The Supreme Court has found these provisions not to be invalid having regard to the constitution (Donal O’Leary v. the Attorney General [1995] 1IR 254).
4. Section 2 of the Offences Against the State (Amendment) Act 1998
Section 2 of the 1998 Act, is headed ‘Membership of an unlawful organisation: inferences that may be drawn” and provides:
“2. (1) Where in any proceedings against a person for an offence under section 21 of the Act of 1939 evidence is given that the accused at any time before he or she was charged with the offence, on being questioned by a member of the [police] in relation to the offence, failed to answer any question material to the investigation of the offence, then the court in determining whether to send forward the accused for trial or whether there is a case to answer and the court ... in determining whether the accused is guilty of the offence may draw such inferences from the failure as appear proper; and the failure may, on the basis of such inferences, be treated as, or as capable of amounting to, corroboration of any evidence in relation to the offence, but a person shall not be convicted of the offence solely on an inference drawn from such a failure.
(2) Subsection (1) shall not have effect unless the accused was told in ordinary language when being questioned what the effect of such a failure might be.”
5. Relevant judicial dicta
In DPP v. Ward ([1999] 1 IR 60) the Supreme Court considered the circumstances in which a trial court could review documentary material over which the prosecution claimed privilege. Informer privilege was subject to the ‘innocence at stake’ exception and both notions had to be accommodated. When there was doubt, it was essential to obtain a ruling of the trial judge and, in certain cases, the SCC judges would examine the documents. Trial judges did not have an obligation do so in every case: that was why the prosecution counsel’s role was so critical. While the prosecution could not appear to be a judge in its own cause, the role of prosecution counsel was different to that of defence counsel. The latter’s role was to put the prosecution on proof and to seek an acquittal whereas the prosecution had the responsibility to assist in ensuring a fair and just trial.

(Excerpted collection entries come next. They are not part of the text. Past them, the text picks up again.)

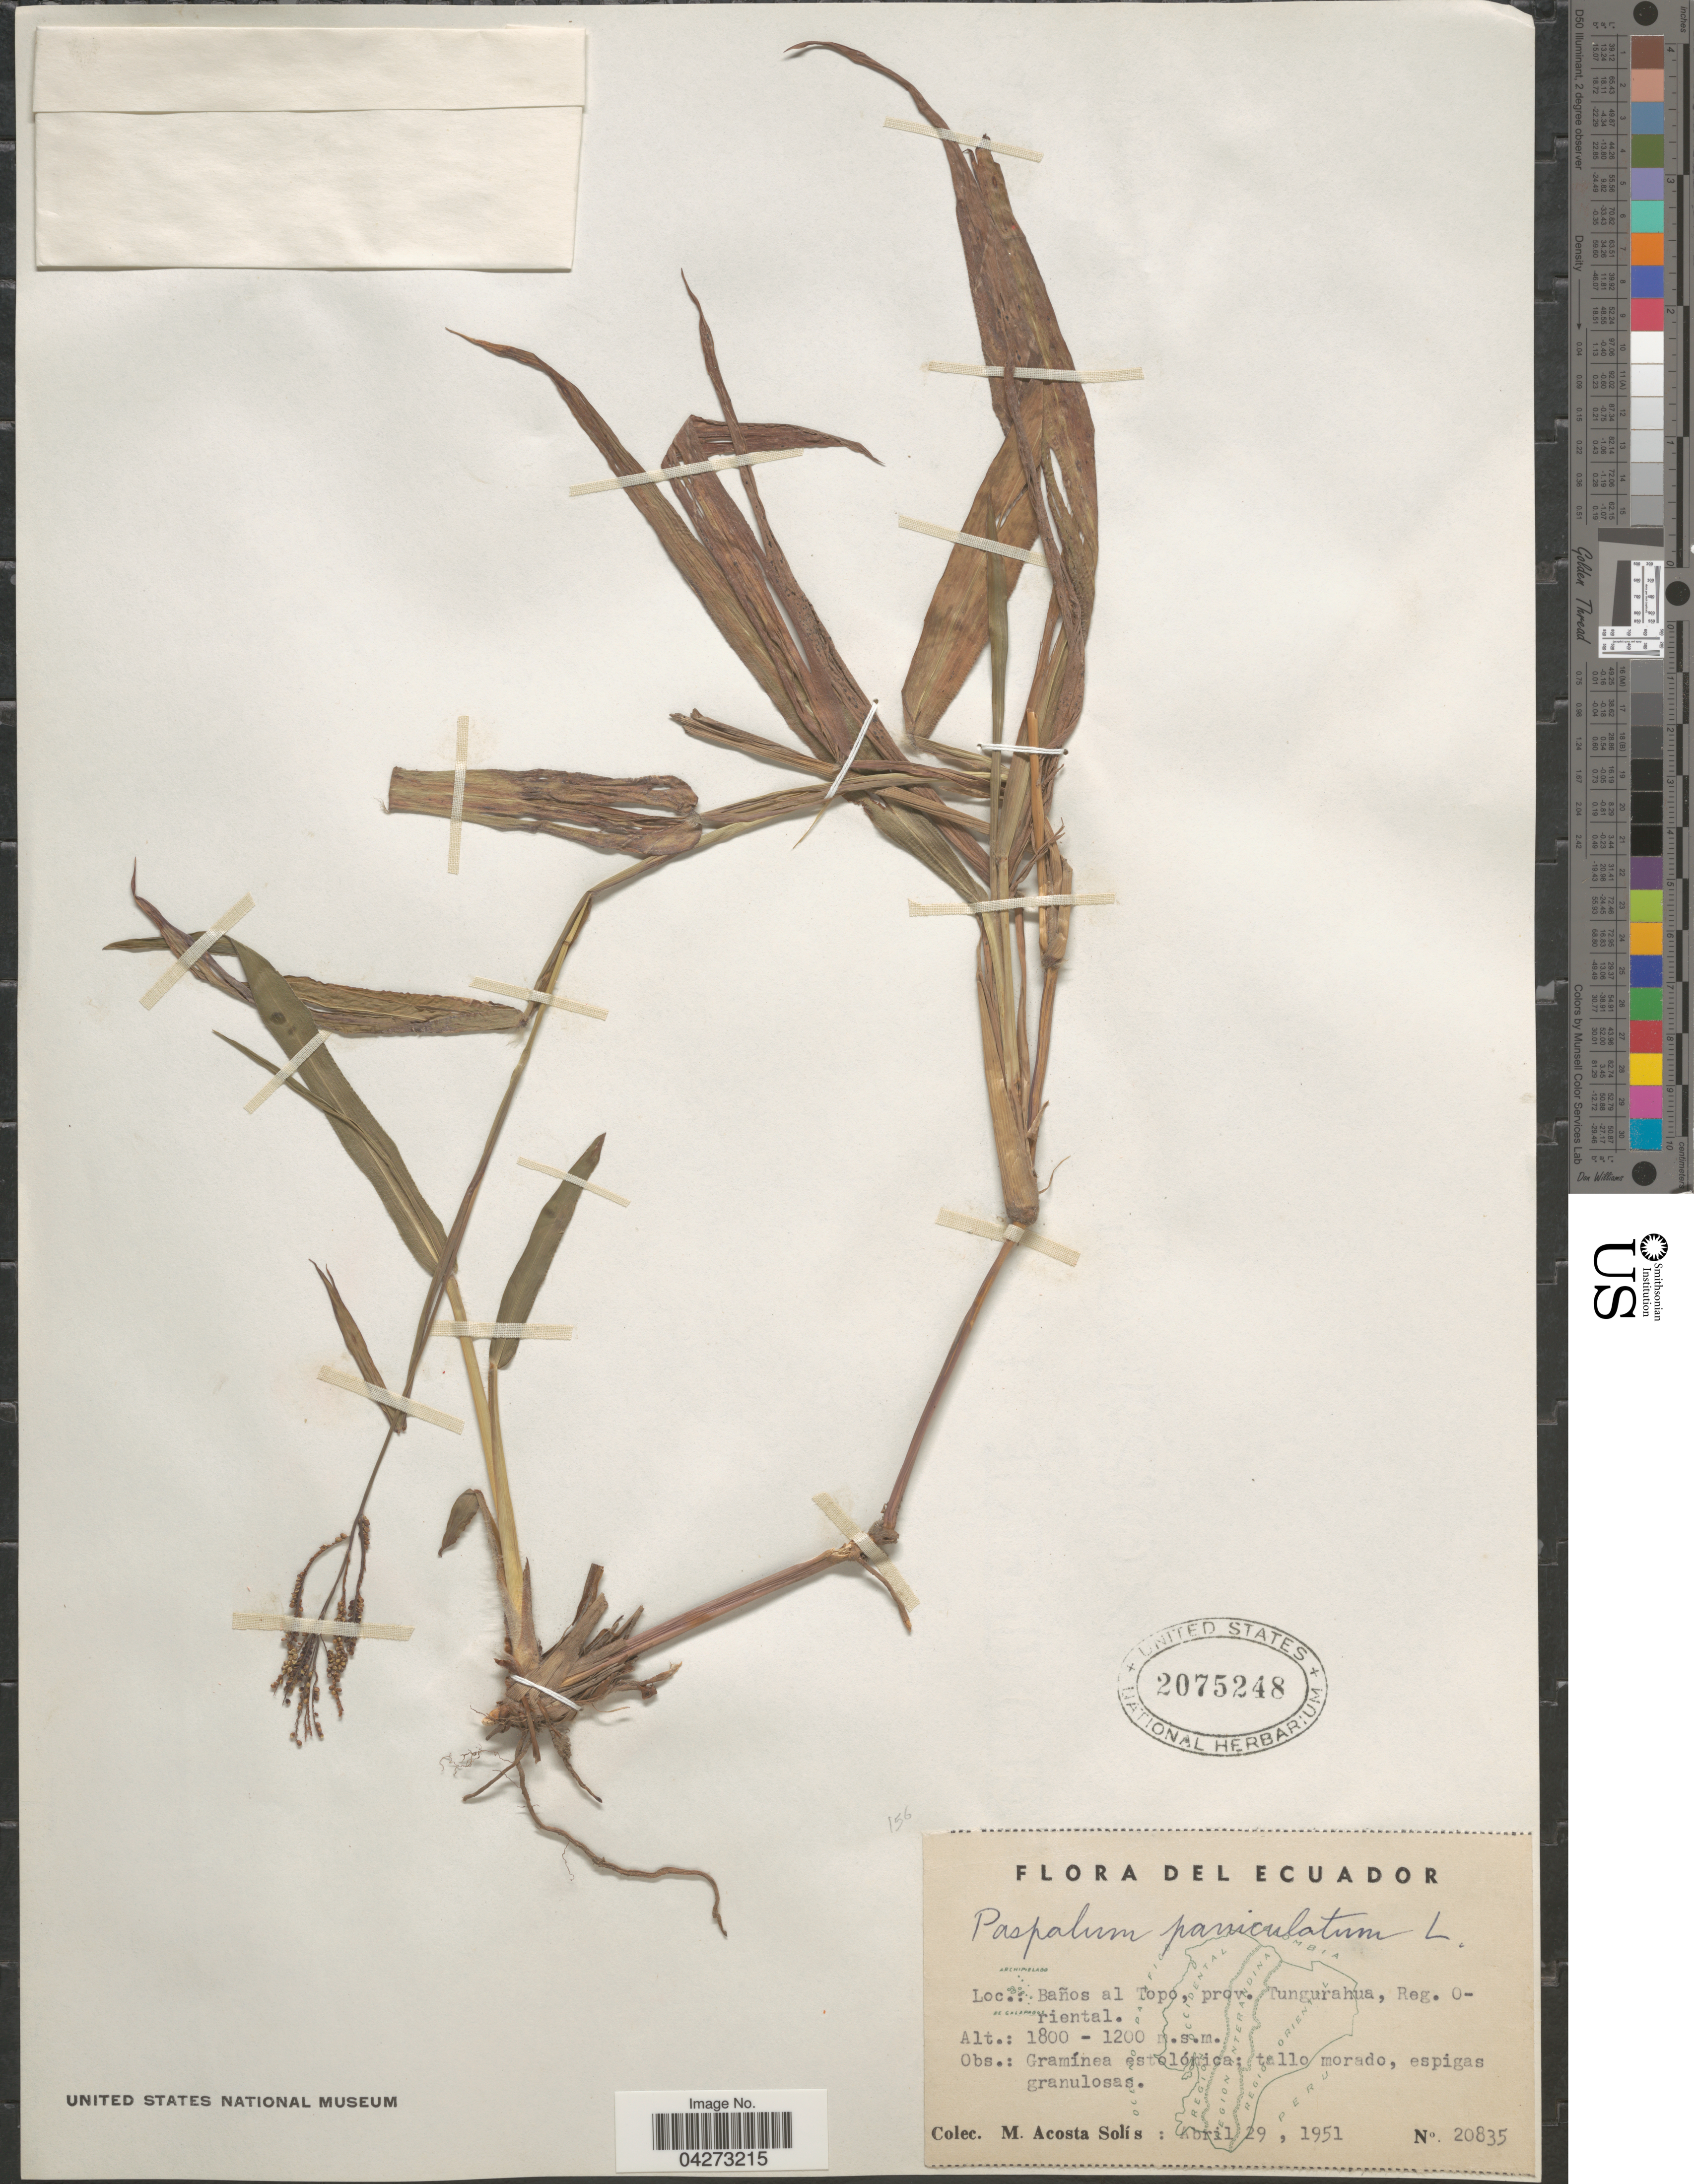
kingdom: Plantae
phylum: Tracheophyta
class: Liliopsida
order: Poales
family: Poaceae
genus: Paspalum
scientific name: Paspalum paniculatum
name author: L.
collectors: M. Acosta Solis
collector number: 20835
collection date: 1951-04-29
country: Ecuador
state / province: Tungurahua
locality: Baños al Topo, Reg. Oriental.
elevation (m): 1200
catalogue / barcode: US 2075248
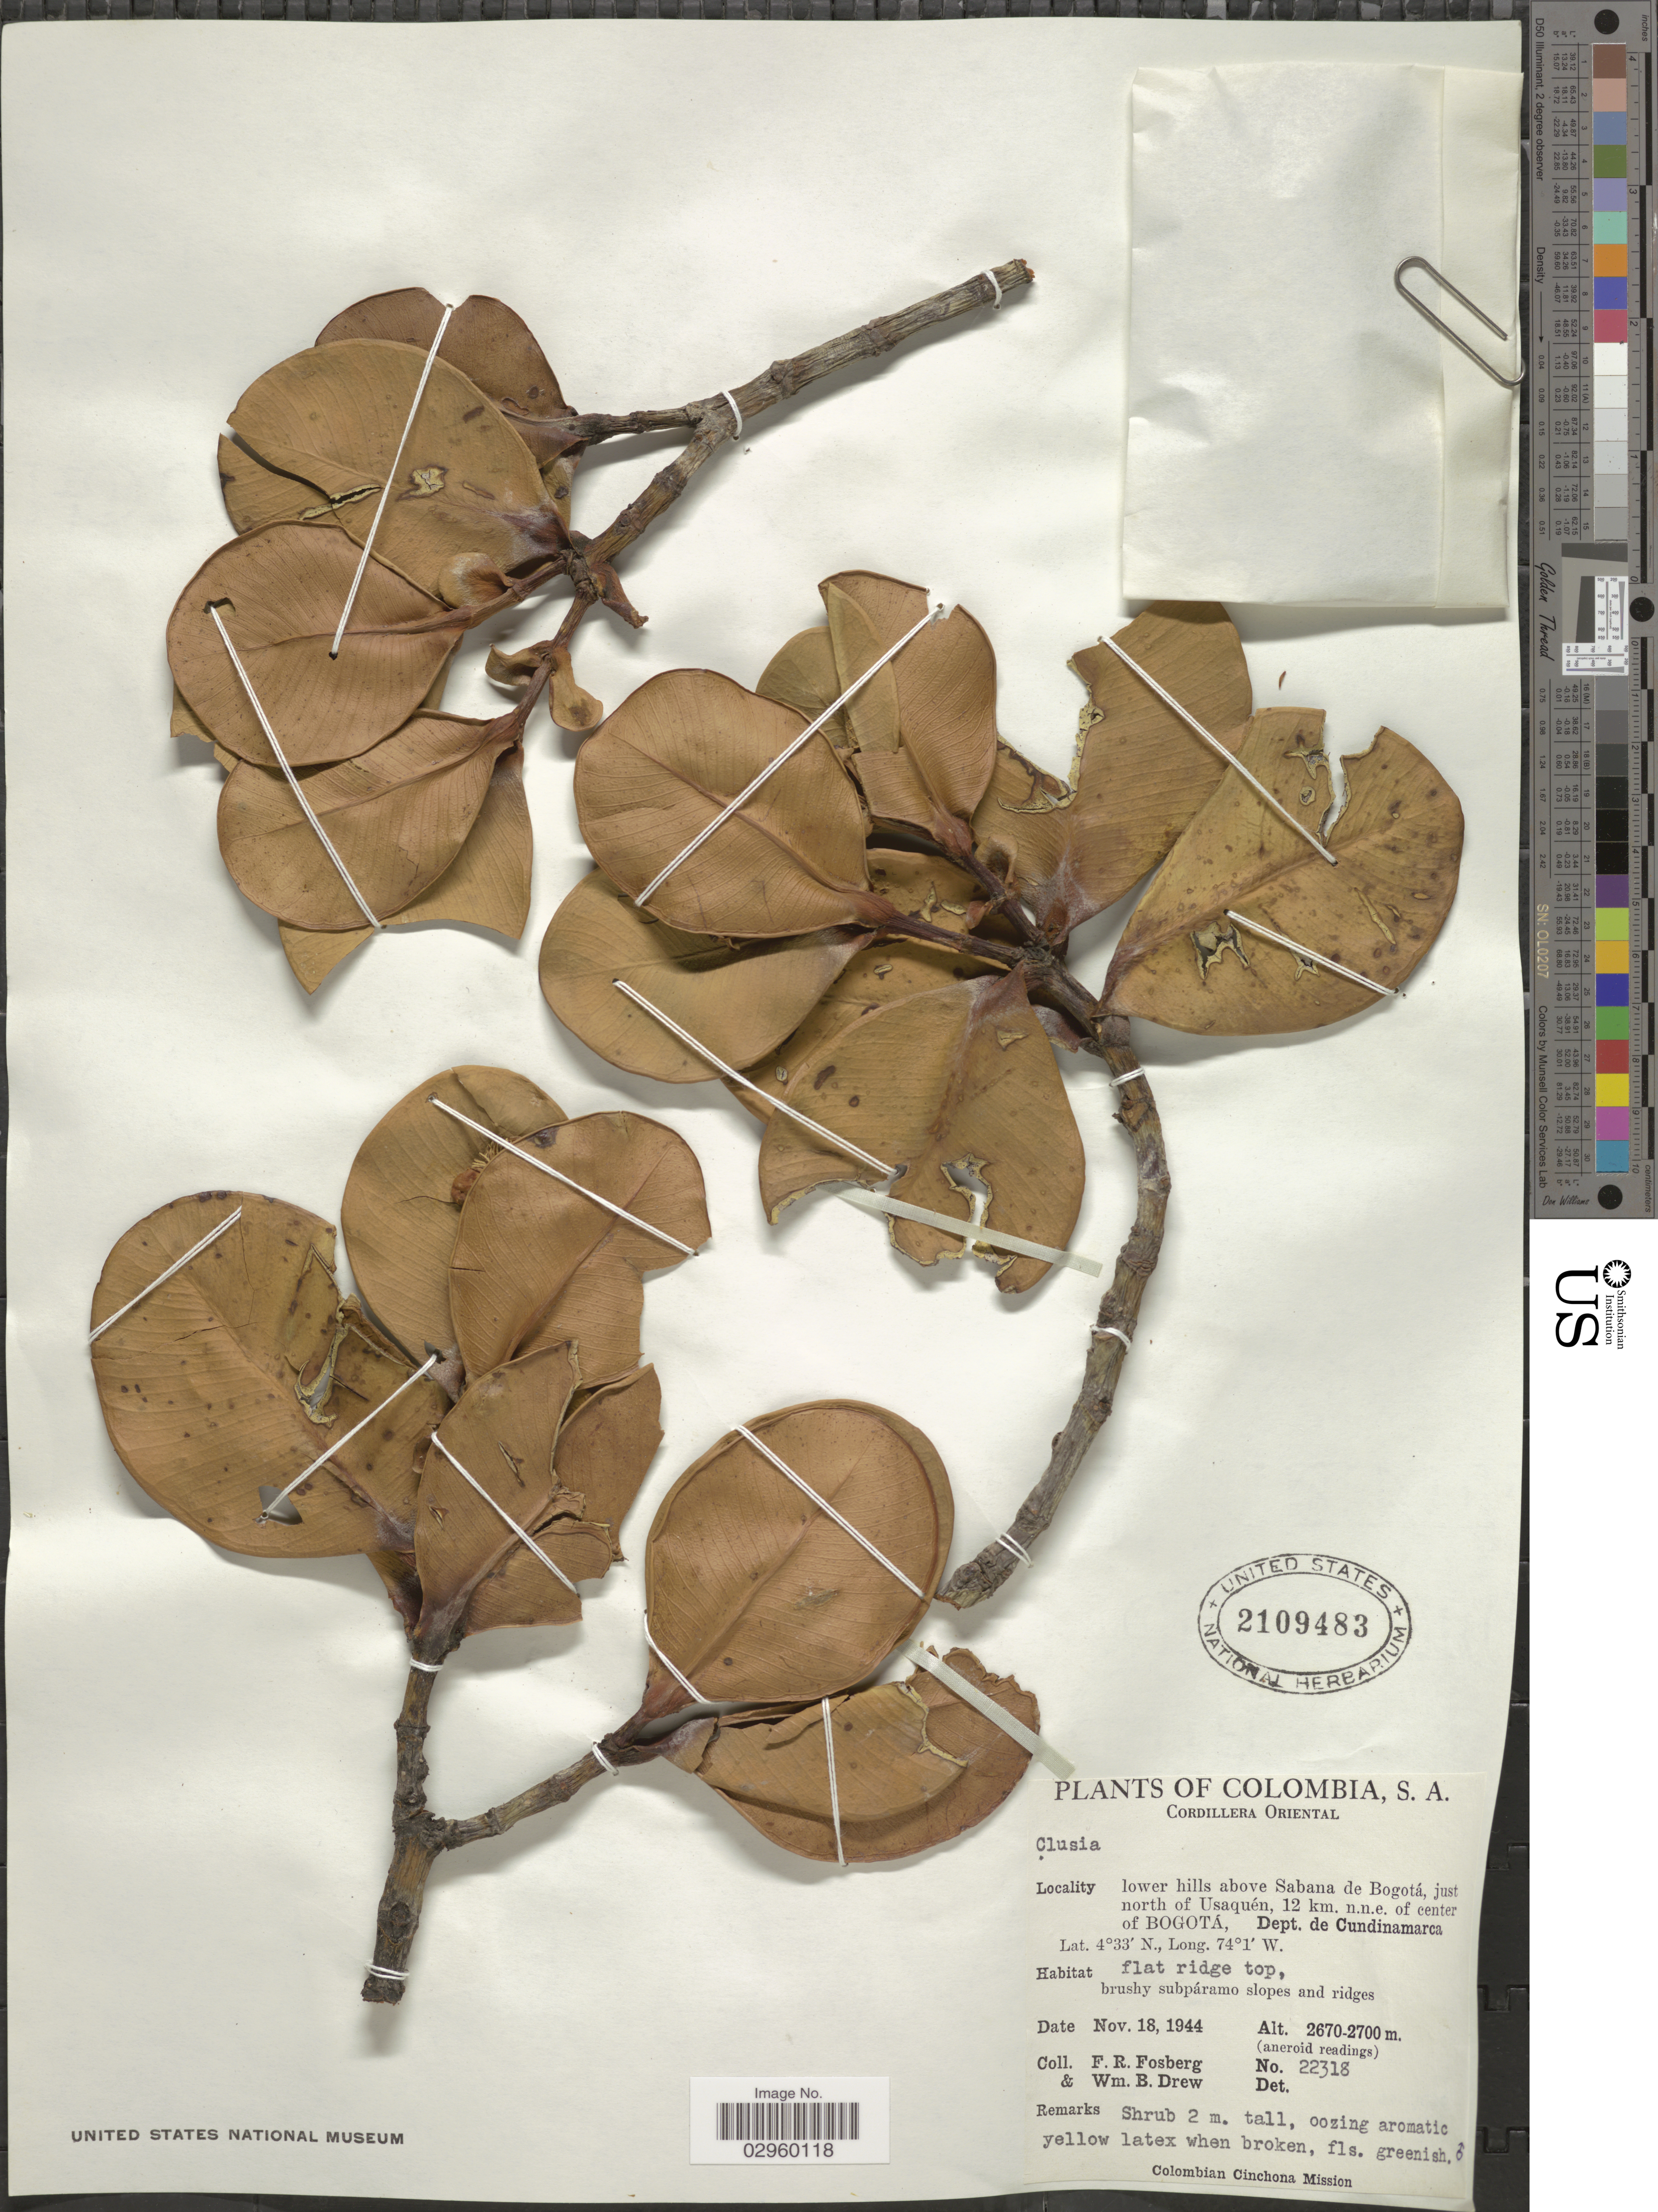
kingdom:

In DPP v. Kelly ([2006] 3 IR 115) the Supreme Court dismissed the claim that the restrictions on an accused’s ability to cross-examine a police officer giving belief evidence violated his right to a fair trial, that court noting that it was of crucial importance in that case that there was quite extensive evidence against the accused other than the evidence of the police officer Chief Superintendent.
COMPLAINT
The applicant complained under Article 6 of the Convention that his trial was unfair. He refers, in particular, to the admission of the belief evidence arguing that that the review of the sources of this evidence was insufficient in that, inter alia, it was done by a trial court which also later decided on his guilt or innocence.
QUESTION TO THE PARTIES
Has there been a violation of Article 6 of the Convention having regard to the evidence admitted at trial and to any necessary counterbalancing safeguards or other factors?